La Puerta, Torrontes – Argentina ($11.00-ish)
To every Red grape, there must exist its mate. And so, throughout Argentina, we find the lovely Torrontes growing alongside the more broad-shouldered Malbec. I stand behind the story of Torrontes’ origins as follows… It is a Spanish grape that came with the waves of Spanish emigrants in the 1800s, leaving its home in Galicia in the north west with families hoping for something better in a new world, but refusing to leave everything behind.
Modern Torrontes bears a remarkable resemblance to Gewurztraminer or Chenin Blanc on the nose; rich and perfumed.  In the mouth, however, it is dry but not tart, and nearly full-bodied with gobs of pleasant fruit undertones. Think cantaloupe and ripe pear.
This is great with cheeses/pâtés or swordfish.

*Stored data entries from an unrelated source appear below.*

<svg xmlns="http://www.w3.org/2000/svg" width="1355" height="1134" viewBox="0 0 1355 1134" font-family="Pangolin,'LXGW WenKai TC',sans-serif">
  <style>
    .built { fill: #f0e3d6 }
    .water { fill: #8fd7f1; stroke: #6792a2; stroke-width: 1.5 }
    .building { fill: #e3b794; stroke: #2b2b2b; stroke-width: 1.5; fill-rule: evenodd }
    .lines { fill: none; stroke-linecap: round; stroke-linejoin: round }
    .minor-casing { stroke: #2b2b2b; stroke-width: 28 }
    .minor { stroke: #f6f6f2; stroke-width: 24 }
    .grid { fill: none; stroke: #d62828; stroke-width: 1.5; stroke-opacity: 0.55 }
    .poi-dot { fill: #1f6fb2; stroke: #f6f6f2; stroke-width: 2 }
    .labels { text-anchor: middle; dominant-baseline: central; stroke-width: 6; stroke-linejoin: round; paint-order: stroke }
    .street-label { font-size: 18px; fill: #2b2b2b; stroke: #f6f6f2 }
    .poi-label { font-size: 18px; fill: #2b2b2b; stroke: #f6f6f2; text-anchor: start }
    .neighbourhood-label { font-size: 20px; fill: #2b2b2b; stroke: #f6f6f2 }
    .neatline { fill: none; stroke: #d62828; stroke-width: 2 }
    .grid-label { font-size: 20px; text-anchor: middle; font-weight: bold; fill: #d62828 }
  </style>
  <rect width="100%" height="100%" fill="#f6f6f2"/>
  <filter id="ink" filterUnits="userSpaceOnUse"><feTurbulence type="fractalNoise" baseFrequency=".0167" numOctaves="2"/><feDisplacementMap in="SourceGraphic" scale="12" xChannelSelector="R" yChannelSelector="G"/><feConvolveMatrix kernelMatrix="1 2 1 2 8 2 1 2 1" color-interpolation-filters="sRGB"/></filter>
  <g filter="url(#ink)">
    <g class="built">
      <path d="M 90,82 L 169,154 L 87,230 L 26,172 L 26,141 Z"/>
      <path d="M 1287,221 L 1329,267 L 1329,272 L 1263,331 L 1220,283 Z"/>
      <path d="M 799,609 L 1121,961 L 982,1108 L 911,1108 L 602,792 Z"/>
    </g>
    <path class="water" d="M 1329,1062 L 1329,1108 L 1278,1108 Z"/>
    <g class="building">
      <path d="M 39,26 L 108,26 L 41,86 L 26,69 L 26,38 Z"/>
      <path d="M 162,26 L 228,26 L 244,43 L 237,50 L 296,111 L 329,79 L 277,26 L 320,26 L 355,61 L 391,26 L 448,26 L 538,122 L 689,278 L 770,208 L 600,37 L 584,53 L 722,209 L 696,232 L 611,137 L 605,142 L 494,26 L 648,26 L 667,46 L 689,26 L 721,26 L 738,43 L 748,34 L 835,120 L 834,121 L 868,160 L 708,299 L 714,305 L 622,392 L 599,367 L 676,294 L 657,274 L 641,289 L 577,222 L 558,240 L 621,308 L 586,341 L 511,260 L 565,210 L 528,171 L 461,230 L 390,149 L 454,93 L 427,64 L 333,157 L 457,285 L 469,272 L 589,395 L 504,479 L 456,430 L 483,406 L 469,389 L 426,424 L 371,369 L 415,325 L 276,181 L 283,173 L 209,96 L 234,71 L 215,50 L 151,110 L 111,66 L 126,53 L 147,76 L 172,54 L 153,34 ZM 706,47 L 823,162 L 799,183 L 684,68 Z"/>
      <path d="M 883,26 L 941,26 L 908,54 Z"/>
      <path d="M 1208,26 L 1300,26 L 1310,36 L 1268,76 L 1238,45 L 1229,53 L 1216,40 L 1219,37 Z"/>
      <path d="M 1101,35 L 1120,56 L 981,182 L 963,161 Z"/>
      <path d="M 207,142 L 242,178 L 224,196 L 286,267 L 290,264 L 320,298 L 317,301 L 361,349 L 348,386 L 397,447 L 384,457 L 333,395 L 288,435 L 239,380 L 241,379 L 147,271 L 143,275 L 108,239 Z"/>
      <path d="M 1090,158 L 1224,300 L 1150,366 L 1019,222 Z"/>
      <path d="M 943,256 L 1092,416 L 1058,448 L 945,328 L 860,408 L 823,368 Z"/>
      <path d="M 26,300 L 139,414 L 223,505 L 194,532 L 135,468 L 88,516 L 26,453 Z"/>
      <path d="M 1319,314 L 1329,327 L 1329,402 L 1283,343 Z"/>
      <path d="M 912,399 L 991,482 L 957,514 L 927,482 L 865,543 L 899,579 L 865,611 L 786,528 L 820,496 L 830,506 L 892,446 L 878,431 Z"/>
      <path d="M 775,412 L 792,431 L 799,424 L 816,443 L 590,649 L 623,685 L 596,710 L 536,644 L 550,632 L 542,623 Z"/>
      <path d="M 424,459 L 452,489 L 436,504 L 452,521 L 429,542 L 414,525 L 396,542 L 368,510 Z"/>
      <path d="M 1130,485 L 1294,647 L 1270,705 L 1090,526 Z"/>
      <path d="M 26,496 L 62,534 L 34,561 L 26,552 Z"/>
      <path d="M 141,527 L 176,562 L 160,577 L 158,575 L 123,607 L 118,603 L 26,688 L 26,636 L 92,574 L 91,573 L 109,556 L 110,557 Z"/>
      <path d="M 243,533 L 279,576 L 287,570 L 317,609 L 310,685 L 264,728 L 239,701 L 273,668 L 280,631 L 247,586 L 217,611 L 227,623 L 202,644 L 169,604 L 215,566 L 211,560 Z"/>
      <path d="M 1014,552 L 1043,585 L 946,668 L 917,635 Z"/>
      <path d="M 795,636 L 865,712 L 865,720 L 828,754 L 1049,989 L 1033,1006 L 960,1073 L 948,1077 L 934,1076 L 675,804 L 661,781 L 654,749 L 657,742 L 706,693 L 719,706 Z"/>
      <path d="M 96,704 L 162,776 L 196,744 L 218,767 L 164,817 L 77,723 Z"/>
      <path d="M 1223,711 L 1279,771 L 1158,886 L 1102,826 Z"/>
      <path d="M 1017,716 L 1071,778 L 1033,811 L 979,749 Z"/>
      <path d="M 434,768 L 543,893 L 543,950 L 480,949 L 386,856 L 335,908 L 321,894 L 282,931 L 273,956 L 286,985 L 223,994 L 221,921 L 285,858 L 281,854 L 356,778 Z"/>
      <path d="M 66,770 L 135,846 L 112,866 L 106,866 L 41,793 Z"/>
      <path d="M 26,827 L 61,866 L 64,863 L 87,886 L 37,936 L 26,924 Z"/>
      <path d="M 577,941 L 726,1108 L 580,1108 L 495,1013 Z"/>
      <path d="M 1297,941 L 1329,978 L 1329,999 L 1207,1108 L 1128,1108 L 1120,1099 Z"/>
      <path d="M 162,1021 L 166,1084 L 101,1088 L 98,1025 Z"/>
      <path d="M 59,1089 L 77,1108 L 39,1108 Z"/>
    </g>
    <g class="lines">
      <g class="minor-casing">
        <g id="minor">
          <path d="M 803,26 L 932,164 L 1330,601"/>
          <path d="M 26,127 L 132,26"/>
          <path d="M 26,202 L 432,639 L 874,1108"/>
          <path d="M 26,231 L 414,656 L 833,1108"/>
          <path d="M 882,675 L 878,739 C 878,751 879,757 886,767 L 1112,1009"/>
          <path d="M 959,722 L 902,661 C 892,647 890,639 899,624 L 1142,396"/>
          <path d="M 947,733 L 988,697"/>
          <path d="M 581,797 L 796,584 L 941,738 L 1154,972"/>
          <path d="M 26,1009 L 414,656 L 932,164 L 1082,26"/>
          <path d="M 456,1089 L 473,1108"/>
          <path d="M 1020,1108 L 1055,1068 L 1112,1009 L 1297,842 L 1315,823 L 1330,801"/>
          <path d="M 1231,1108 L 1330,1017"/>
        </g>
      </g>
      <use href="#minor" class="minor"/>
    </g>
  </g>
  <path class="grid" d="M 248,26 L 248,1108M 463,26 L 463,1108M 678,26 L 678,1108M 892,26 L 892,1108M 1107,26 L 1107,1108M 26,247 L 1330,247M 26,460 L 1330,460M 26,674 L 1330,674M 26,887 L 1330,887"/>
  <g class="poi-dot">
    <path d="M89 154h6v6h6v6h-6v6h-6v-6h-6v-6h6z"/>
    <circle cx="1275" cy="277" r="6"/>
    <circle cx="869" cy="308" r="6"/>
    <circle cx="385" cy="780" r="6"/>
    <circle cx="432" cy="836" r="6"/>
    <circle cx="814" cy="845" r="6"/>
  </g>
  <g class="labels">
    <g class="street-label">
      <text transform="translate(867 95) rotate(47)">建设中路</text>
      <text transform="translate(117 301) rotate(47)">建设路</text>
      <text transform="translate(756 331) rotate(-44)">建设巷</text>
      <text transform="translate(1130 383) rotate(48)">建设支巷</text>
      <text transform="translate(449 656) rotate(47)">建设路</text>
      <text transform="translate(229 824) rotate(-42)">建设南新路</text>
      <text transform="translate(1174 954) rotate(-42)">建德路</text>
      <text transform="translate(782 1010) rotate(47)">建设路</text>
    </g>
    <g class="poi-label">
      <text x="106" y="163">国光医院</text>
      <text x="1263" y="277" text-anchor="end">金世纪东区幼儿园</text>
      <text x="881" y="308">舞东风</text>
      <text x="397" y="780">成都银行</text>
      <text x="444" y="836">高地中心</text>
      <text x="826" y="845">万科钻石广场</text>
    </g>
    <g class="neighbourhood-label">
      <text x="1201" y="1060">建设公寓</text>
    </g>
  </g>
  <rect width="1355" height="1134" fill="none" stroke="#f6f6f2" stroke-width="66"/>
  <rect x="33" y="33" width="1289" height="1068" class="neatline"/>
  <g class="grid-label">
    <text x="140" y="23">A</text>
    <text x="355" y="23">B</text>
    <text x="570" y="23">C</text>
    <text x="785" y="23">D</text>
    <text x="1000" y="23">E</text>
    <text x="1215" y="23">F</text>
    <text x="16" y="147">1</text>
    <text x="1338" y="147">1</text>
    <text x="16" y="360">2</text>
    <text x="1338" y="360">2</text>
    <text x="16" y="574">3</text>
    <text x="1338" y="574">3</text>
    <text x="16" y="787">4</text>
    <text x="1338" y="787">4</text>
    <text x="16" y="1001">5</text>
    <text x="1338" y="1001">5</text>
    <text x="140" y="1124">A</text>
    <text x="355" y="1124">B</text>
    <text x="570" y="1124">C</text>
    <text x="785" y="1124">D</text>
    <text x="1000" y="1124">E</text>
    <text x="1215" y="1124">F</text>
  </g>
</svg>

Elvio Tintero, Moscato d’Asti – Italy ($16.00-ish)
Whenever I pour this at a wine tasting, I just love watching people’s reactions. At first they’re skeptical, “Is it sweet?” they ask. But after one sip, a broad smile appears, and a low “Mmmm” escapes their lips. Nectar.
This is made in the north west Italian town of Asti from the Muscat grape. There they stop the fermentation before all of the sugars are converted to alcohol by dropping the temperature. They then bottle the juice, and as the temperature rises back, the fermentation recommences and stops only after all of the oxygen in the bottle is consumed and converted to carbon dioxide, giving this a beautiful fizz. And, low in alcohol, too! Buy two bottles.

Domaine la Tour Vieille, Banyuls – France ($28.00-ish)

You don’t see a lot of this dessert wine, but it is available in both Maine and NH, and is worth seeking out, because it is “The World’s Best Chocolate Wine.” It is from the seaside town of Collioure where old vine Grenache vineyards on beautifully engineered terraces drop down hillsides into the Mediterranean Sea. The Grenache grapes are harvested well into October when they have reached a dizzying ripeness. They undergo a brief fermentation that is halted by the addition of local brandy in order to retain residual sugars. The wine is then placed in clear glass vessels, and put out into the Mediterranean sun to complete its transformation. Unlike any other red you have ever tasted. It’s as good with a milk chocolate as it is with a dark, semi-sweet. Yum.

According to the children around my Kennebunk home, I am a wine cellar. I’ve worked in and around the wine industry for 15 years now, and have had the good fortune of visiting many great wine regions in both the U.S.A. and Europe. I have worked for Ed and Judi Mansing’s R.P. Imports in both New Hampshire and Maine for the past 7 years, focusing on small production, artisanal wineries.